Coetzee – O projeto surgiu em minha primeira visita à Universidad Nacional de San Martín. Nunca tinha feito “workshops” em prisões antes, mas na África do Sul participei de atividades de leitura e comentários de textos escritos por prisioneiros.

Folha – Num painel do Malba, em 2015, ao lado de escritores argentinos, o sr. fez críticas à mediação de editoras europeias e norte-americanas, que pouco se interessavam em traduzir ou promover a literatura de outras regiões do mundo, causando uma distância grande entre essas produções e impedindo o intercâmbio. Crê que isso vem mudando?

Coetzee – Não vejo nenhuma evidência de que essas coisas estejam mudando. Mais do que isso, nos últimos meses pude ver, com meus próprios olhos, que difícil é para os próprios países da América Latina estabelecerem um intercâmbio entre eles mesmos, faltam edição e distribuição de autores latino-americanos entre os próprios países latino-americanos.

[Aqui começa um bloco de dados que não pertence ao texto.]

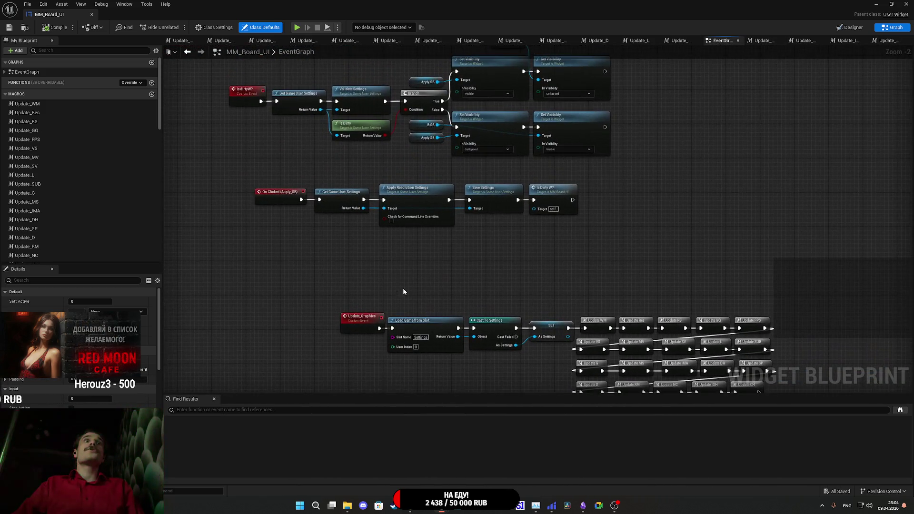
{"action": "mouse_move", "coordinate": [500, 238]}
{"action": "left_mouse_down"}
{"action": "mouse_move", "coordinate": [368, 160]}
{"action": "mouse_move", "coordinate": [345, 167]}
{"action": "left_mouse_up"}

Folha – Quais as diferenças e semelhanças que o sr. encontrou entre uma prisão argentina e prisões sul-africanas, se as conhece?

Coetzee – De um país a outro, a rotina diária de uma prisão é mais similar do que diferente. Mas eu não tenho experiência pessoal em prisões. Não me sinto qualificado para dizer quais são as experiências dos que vivem ali.

Folha – E o que achou da qualidade literária dos trabalhos dos presos com quem interagiu na Argentina?

Coetzee – Eles queriam expressar seus sentimentos e pensamentos de modo extremamente passional, mas é visível a limitação que têm pelo fato de terem tido uma educação precária e uma falta de familiaridade com a literatura, mesmo a mais básica. Seus professores na prisão vêm fazendo um trabalho maravilhoso por meio do estímulo a exercícios de auto-expressão.

Folha – O sr. tem planos de usar essa experiência na América do Sul em algum futuro livro?

Coetzze – Não. Não é assim que eu, como autor, trabalho.